Now before you get all “don’t be such a negative nancy” on me. Let’s back up a second. I have a birth defect on my right arm that severely limits the use of my right hand. I can use it for basic tasks, but very fine motor skills I have to pretty much perform one handed. My left hand is the talented, powerful superhero, and my right hand is the less powerful, and less talented underdog performing supportive tasks. They work well as a seamless team for most things, but certain things are my kryptonite. Like playing the guitar, or braiding my own hair, or as it turns out: making metal jewelry by hand. I have to be realistic about what is worth sinking more than average time and energy into learning, because I’ll have to learn it much differently than everyone else. Was it worth it to spend 2-3 times as long to learn to do metalsmithing at an average level? Not to me, but everyone has their own mental calculus when it comes to these things.
I am just fine at using a computer though. So it seemed like the only other option was to learn CAD. That is something you don’t need two hands to do well. Unless you’re that person that uses a bunch of keyboard shortcuts. I’ll never be a keyboard shortcut whiz.

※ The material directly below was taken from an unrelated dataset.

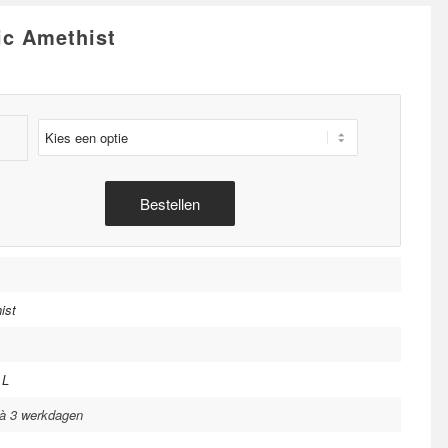
c Amethist
Bestellen
ist
 L
 à 3 werkdagen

I signed up to take the newly created CAD/CAM course at the Gemological Institute of America and I’m so happy I did. CAD is what has allowed me to realize my own designs. It’s allowed me to create jewelry that speaks to my inner goth girl, even though my style has evolved. It’s allowed me to decorate my stretched ears in a way that feels grown up and sophisticated. I also love designing jewelry that everyone can wear that makes them feel like a confident queen.